Языки и обычаи, тем не менее, преобладали. Половину нашего выпуска нацеливали на таинственный и, безусловно, весьма продвинутый Эроский Каганат: язык, история от древнейших времён до середины двадцатого века, обрывки наиновейших хроник - по существу, сплошные сплетни. Эро было нашей Средней Азией плюс Малайзия: кочевой быт пустынь, пираты прибрежных вод, мудрые суфийские патриархи, женское бесправие, мужское угнетение, небоскрёбы типа знаменитых башен Петронас.

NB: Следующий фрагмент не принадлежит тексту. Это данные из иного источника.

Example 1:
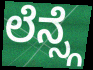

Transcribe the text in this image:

ಲೆನ್ಸ್ಗೆ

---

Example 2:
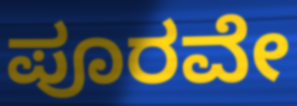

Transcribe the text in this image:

ಪೂರವೇ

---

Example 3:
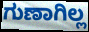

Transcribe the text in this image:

ಗುಣಾಗಿಲ್ಲ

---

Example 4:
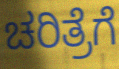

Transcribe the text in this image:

ಚರಿತ್ರೆಗೆ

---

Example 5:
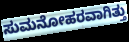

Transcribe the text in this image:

ಸುಮನೋಹರವಾಗಿತ್ತು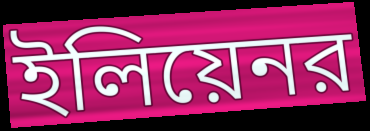
ইলিয়েনরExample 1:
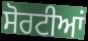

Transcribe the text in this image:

ਸੋਰਟੀਆਂ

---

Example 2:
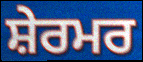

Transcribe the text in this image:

ਸ਼ੇਰਮਰ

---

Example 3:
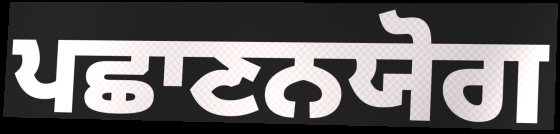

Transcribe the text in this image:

ਪਛਾਣਨਯੋਗ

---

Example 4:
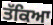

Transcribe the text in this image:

ਤੱਕਿਆ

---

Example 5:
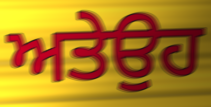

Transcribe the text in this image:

ਅਤੇਉਹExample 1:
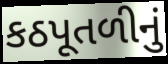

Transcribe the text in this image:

કઠપૂતળીનું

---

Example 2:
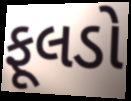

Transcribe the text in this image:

ફૂલડો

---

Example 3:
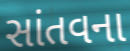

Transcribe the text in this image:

સાંતવના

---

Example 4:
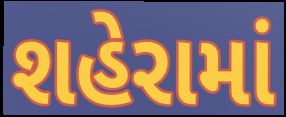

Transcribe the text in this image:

શહેરામાં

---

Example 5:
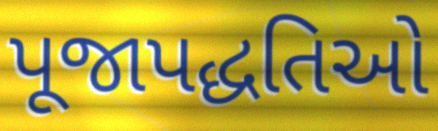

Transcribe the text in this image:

પૂજાપદ્ધતિઓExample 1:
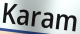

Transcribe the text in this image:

Karam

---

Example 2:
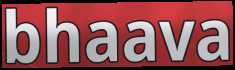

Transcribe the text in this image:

bhaava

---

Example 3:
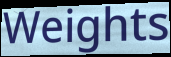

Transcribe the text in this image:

Weights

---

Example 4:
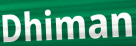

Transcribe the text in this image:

Dhiman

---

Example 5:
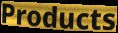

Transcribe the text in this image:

Products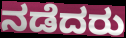
ನಡೆದರು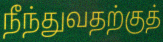
நீந்துவதற்குத்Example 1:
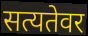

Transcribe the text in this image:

सत्यतेवर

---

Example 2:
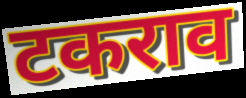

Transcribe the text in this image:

टकराव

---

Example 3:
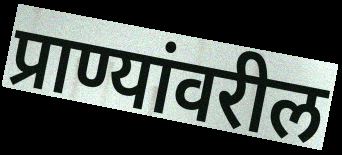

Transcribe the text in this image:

प्राण्यांवरील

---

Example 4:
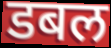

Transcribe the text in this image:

डबल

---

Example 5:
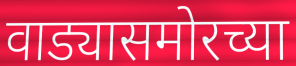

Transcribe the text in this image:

वाड्यासमोरच्या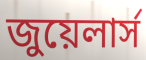
জুয়েলার্স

Электроника, настолько продвинутая, что смогла по факту закрыть над страной небо: все подозрительные спутниковые устройства тотчас сбивались, стальные птички с начинкой - нередко тоже, аэробусы понуждались к принудительной посадке, их экипаж и пассажиры депортировались. Говорили - оттого, что мы лет двадцать назад нахраписто оттяпали от Эро спорную территорию небольшой автономии, так называемое Северо-Восточное Предгорье. Жили там в основном христиане, которые не испытывали никаких притеснений, кроме принудительно-бесплатного преподавания арабской поэзии в школах первой ступени, что было далеко не всем из них по мозгам. Добровольно-платных туристов с другой стороны горного хребта, однако, принимали хоть с большой оглядкой, но радушно. Я лично сразу причислила себя к невыездным и нельготным категориям: так показалось пристойнее и заодно дешевле.

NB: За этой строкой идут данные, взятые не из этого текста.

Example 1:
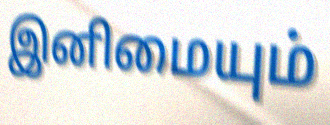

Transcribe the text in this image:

இனிமையும்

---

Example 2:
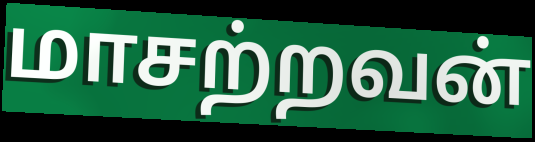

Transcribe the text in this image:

மாசற்றவன்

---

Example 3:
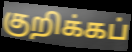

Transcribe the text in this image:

குறிக்கப்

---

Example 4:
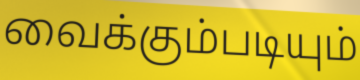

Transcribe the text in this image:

வைக்கும்படியும்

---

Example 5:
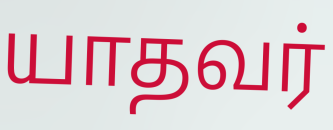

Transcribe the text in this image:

யாதவர்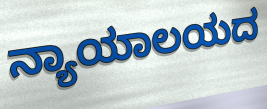
ನ್ಯಾಯಾಲಯದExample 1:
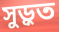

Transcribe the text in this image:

সুড়ুত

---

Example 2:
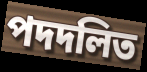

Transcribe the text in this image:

পদদলিত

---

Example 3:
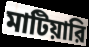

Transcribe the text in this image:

মাটিয়ারি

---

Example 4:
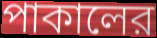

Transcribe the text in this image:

পাকালের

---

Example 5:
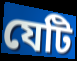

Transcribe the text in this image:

যেটি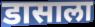
डासाला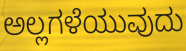
ಅಲ್ಲಗಳೆಯುವುದುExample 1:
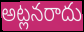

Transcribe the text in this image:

అట్లనరాదు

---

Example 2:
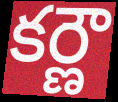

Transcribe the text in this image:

కర్ణౌ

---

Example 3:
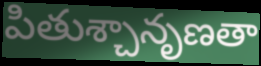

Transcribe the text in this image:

పితుశ్చానృణతా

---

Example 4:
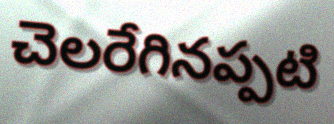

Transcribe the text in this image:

చెలరేగినప్పటి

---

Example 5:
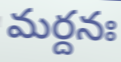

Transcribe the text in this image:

మర్దనఃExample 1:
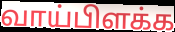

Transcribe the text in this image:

வாய்பிளக்க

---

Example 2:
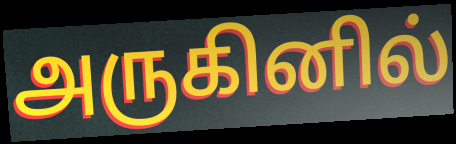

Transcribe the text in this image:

அருகினில்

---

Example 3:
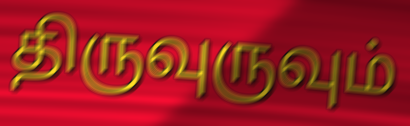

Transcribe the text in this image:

திருவுருவும்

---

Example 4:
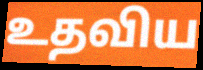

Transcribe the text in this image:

உதவிய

Моих сил вполне хватало на сдачу экстерном, только вот в Лэн я не наведывалась. Отчасти специально: что там поймёшь за неделю. В Эдинере же с успехом заменяла Нойи, вышедшего из строя по причине брака. Он в своё время услаждал женщин, я теперь - в основном мужчин, хотя были и экстравагантности. Но не увлечения - по вполне понятной причине. Нет, женщины были чудесные, тем более что сами заражались моими мыслями, а заразить меня семенем в принципе не могли. С Майей-Реной, умершей или чудом оставшейся в живых, было примерно так, как с разбитой вазой: сложить вместе при случае можно, срастить - никак. Это влияло на её бледные копии - с ними не было истинного разрешения, лишь множество мелких оргазмов, как у львицы в течке.

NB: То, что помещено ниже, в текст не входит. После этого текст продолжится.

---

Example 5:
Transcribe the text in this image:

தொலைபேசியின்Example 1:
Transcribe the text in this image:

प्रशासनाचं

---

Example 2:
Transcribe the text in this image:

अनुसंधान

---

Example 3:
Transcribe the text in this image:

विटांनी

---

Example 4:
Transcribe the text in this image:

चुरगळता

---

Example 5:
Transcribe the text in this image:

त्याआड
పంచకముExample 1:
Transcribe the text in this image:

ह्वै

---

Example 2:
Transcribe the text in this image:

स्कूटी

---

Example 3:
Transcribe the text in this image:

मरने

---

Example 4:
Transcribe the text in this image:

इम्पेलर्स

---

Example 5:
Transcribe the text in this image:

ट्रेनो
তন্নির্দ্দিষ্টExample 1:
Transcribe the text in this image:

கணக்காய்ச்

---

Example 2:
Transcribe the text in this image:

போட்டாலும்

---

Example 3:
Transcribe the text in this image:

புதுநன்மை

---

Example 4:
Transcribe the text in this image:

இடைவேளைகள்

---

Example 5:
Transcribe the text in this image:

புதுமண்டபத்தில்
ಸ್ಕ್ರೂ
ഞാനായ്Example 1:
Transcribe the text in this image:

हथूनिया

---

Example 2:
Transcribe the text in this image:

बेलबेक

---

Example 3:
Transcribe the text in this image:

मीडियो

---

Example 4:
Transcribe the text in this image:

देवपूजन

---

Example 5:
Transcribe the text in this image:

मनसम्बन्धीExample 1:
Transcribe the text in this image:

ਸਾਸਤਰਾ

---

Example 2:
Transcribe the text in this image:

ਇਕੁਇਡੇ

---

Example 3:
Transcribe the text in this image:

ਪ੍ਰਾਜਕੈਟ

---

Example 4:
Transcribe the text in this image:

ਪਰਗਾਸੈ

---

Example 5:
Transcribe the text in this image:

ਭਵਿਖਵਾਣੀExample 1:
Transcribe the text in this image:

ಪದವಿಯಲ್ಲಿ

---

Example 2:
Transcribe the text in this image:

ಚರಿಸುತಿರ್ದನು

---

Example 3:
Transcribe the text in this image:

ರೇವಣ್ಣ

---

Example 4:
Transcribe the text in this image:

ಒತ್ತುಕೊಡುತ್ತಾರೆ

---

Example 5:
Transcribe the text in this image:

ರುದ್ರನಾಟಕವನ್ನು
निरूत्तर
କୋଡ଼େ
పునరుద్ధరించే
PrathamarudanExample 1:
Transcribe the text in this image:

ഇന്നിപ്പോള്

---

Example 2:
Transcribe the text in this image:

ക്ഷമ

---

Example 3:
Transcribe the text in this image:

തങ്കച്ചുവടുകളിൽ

"Похоже, я забываю про своих слушателей. Хотя они ведь лишь по виду дети. Ладно, остеречься всё равно бы не мешало".
Среди мужчин было немало многообещающих личностей: внаглую, как в детстве, когда тебе срочно надо приспособиться к окружающему, я от них не заимствовала, по крайней мере не чувствовала такого сама. Впрочем, как знать: иногда учишься так, иногда этак. Но лучшим из тех, кто проходил через мои руки, точнее, лоно, бесспорно, был Имран.
Имя его по-арабски означало "Правильный" или "Надёжный". Внешность была респектабельная: белая кожа, благородные черты лица, волосы и борода - цвета воронова крыла и приглажены волосок к волоску. Из карих глаз так и прыскал глубочайший интеллект. Чего, казалось бы, желать женщине?
Имран Китабджи был журналист из породы рьяных борзописцев. Нет-нет, он не стоял с жаждущей кинокамерой в рядах оппозиции, нарывающейся на камеры совсем иного толка. Не гонялся за злободневными и густо наперченными сплетнями; не брал, как у нас говорят, интервью из-под топора. Периодические издания, в которых он соизволял отметиться, слыли консервативными и проправительственными. Статьи и заметки были выдержаны в спокойно благожелательном тоне, каковой приличествует блестящему стилисту. Однако поднаторевший читатель умел углядеть в тексте одну-две закорючки, похожих на свиной хвостик, прицепленный к месту, где у ангела сходятся концы сложенных крыл, - и эти закорючки сводили на нет все его (текста и/или читателя) благодушие и умеренность. Ибо законопослушное перо обмакивалось в природную жёлчь и дёготь, незаметно подмешиваемый к мёду официальных славословий. Бумага всё это хоть и выдерживала, но готова была отравить читателя, как незабвенная книга о соколиной охоте, описанная Дюма в "Королеве Марго" - короля Карла Девятого.
Благодаря одному из таких литературных перлов мы с ним и сошлись. К забору моей академии притулилось небольшое "знаковое" кафе, где можно было в перерыве между лекциями перехватить сэндвич-другой. Называлось оно "В глубоком Эзопе" (снова литературная и языковая перекличка с рутенским) и для Имрана, должно быть, служило метафорой его собственного творчества. Он захаживал сюда, чтобы скромно порушить закон Мухаммада: заказать графинчик ананасного ликёра и призвать к его распитию какую-нибудь симпатичную даму из завсегдатаев (завсегдатаиц, завсегдатаек)? Меня он, как заявил тогда, заметил оттого, что я тихо ржала в кулак над слезливой передовицей о детских приютах, вышедшей из-под его эпохального пера.